# Etikettendruck



## DellCapone (12. Nov 2009)

Hallo Forum-Gemeinde.
Folgende Situation: Es wird wöchentlich Etiketten gedruckt. Für jede Person wird eine andere Information auf das Etiketten gedruckt. Es gibt auch Personen, die die gleiche Information auf dem Etikett haben.
Könnte man dieses Problem mit einer kleinen Java-App lösen?
Mein Gedanke wäre:
-Erfassen der Informationen.
-Personen auswählen, die die gleiche Informationen haben oder eine andere Information bekommen sollen.
-Etikettenstreifen drucken.

Bitte um eure Meinungen und Vorschläge.


----------



## javimka (12. Nov 2009)

Klar sollte das gehen.


----------



## DellCapone (12. Nov 2009)

Ich bin nicht so ganz fit in Java. Weiß grad nicht wie ich über Java drucken soll. Weil die Etiketten könnten ja von der Größe von heute auf morgen ändern.


----------



## FArt (12. Nov 2009)

Das könnte man noch besser mit Winword oder OpenOffice realisieren, z.B. so als Seriendruck.
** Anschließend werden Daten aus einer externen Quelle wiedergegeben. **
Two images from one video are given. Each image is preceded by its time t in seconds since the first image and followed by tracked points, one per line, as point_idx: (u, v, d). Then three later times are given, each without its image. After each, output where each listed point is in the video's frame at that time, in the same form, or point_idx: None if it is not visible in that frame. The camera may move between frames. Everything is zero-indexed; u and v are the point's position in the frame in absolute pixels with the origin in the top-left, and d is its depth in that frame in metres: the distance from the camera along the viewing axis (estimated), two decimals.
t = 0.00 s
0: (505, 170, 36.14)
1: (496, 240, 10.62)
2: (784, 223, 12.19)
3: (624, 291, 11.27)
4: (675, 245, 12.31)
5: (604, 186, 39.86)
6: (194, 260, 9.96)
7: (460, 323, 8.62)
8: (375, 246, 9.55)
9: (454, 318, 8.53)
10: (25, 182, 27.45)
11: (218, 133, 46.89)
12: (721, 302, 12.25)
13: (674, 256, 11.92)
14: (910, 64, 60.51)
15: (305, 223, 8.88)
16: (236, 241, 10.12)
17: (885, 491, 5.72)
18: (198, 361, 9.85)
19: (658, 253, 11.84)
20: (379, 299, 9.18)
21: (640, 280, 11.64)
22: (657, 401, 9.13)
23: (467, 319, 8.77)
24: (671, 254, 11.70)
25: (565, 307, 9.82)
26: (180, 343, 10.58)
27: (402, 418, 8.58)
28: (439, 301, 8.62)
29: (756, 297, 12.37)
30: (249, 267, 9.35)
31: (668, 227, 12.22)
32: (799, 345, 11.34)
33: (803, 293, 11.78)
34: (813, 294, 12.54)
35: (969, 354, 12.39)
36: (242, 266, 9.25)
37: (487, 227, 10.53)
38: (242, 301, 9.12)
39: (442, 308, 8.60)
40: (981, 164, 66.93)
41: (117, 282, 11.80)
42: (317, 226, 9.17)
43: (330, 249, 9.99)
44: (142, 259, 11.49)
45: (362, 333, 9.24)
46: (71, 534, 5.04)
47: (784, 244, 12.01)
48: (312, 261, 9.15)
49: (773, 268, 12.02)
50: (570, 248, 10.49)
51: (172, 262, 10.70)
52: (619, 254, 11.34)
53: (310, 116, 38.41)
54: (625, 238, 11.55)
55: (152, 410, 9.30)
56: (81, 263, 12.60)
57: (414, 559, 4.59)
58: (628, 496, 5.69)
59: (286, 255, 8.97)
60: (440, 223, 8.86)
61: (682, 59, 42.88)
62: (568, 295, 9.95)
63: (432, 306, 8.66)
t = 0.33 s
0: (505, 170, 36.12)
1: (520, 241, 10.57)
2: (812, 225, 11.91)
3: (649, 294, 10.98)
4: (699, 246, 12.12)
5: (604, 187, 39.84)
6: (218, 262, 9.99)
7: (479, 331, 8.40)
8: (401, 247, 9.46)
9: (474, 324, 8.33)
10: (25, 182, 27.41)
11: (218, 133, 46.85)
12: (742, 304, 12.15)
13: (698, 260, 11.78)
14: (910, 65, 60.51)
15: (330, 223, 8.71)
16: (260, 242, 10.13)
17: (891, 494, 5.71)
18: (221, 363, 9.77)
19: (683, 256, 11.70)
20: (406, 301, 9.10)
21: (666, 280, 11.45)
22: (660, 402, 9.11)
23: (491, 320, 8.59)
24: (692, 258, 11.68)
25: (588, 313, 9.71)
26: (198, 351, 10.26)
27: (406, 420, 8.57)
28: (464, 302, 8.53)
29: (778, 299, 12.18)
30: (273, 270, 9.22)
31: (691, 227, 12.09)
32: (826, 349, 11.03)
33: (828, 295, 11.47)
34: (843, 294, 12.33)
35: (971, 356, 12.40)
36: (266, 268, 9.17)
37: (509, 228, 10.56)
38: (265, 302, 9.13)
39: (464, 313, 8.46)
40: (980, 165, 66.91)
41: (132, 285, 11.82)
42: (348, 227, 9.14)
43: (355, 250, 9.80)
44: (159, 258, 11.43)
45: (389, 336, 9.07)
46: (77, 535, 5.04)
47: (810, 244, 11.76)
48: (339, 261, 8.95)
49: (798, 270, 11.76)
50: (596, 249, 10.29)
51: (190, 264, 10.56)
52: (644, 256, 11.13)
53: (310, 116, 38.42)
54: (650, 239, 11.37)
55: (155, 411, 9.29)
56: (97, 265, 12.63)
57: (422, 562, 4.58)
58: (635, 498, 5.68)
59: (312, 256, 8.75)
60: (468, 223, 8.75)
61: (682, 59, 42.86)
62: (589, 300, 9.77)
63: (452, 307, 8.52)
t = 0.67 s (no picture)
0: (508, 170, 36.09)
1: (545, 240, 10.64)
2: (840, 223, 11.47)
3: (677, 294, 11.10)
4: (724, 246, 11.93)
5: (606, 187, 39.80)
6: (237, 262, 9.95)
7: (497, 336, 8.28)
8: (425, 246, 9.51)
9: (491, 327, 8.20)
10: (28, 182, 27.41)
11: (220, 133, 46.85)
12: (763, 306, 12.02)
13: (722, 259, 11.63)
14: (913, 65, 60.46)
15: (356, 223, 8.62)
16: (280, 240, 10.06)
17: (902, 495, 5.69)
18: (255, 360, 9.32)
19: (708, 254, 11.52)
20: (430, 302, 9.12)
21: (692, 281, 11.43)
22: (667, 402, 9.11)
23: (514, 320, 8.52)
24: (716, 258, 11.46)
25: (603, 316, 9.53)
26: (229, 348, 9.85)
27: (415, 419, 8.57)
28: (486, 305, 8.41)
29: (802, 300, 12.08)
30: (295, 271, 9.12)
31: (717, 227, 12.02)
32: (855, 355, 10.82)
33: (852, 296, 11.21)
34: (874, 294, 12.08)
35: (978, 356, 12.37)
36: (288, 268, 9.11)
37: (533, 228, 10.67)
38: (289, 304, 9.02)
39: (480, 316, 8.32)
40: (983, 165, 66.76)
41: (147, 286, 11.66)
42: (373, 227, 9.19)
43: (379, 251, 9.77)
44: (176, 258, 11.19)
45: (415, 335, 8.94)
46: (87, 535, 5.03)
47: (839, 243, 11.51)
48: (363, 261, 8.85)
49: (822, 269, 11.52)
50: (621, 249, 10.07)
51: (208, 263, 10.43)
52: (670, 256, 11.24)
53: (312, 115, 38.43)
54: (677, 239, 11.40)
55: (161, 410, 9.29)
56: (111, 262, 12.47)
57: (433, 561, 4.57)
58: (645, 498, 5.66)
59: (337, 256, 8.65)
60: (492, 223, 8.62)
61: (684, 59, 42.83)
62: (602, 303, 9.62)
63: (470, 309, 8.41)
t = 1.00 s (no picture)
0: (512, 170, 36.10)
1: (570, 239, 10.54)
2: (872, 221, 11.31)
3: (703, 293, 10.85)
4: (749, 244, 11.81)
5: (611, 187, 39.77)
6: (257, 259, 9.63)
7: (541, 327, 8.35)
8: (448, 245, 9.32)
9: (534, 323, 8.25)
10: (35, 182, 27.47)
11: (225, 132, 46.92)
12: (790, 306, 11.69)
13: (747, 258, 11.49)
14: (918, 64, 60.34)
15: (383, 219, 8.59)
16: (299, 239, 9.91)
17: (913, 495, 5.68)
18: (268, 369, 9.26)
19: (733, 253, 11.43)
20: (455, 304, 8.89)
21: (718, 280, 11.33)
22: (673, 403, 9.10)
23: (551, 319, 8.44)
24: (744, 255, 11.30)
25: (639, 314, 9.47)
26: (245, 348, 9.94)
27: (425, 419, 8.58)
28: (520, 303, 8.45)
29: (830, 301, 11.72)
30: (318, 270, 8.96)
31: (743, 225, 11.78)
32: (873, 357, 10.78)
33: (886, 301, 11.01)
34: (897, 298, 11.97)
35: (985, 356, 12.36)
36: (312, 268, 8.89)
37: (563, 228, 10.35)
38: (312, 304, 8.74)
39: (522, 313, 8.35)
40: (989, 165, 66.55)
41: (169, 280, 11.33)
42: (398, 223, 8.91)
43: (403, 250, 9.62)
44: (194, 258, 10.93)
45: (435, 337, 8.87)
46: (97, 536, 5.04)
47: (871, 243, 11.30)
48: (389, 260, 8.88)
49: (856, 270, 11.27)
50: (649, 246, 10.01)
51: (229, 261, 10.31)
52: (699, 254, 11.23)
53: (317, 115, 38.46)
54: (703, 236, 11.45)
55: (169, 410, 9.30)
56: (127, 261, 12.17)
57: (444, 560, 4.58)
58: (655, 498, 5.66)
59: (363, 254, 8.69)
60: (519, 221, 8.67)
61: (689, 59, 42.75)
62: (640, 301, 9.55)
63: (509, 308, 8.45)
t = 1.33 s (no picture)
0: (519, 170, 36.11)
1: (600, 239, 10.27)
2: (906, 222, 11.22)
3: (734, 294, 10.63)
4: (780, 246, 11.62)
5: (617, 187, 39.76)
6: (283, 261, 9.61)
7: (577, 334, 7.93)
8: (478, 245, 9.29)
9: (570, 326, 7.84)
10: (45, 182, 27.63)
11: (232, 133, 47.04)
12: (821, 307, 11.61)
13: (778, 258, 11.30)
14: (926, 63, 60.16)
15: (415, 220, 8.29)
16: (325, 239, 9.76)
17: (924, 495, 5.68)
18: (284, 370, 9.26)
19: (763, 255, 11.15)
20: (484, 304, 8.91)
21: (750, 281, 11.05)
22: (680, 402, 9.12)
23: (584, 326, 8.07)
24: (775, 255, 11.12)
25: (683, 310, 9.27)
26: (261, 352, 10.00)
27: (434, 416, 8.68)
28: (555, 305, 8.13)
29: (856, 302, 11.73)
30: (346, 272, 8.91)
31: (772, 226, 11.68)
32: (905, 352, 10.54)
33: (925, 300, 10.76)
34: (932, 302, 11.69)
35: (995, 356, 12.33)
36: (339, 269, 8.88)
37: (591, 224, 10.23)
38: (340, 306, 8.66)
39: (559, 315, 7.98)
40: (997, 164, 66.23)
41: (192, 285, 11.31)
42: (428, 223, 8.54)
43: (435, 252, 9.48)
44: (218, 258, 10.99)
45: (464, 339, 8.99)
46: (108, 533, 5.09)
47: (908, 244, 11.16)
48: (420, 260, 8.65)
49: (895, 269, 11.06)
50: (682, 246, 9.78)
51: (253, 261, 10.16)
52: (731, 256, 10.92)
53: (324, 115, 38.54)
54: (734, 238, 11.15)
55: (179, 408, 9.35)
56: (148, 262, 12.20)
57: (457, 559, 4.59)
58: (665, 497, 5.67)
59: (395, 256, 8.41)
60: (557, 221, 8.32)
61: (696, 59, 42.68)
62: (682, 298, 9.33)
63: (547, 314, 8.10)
Die Daten kommen aus der DB (oder Calc oder was auch immer), die Vorlage für den Druck aus dem Textprogramm... fertig.


----------



## JohannisderKaeufer (15. Nov 2009)

Eine Möglichkeit ist per Java ein entsprechendes PDF zu generieren mit allen Ettiketen und dann dieses eine PDF ausdrucken.

Hier kann man dann verschiedene Techniken anwenden.


PDF-Libs wie iText
XML-FO

Das Verwenden von PDF ist zwar ein Umweg, den ich aber intuitiver finde als direkt per Java zu drucken.

Eine Lösung mit XML-FO hat den Vorteil, das man ein Template außerhalb von Java definieren kann um es an die variierenden Ettiketten anzupassen.


----------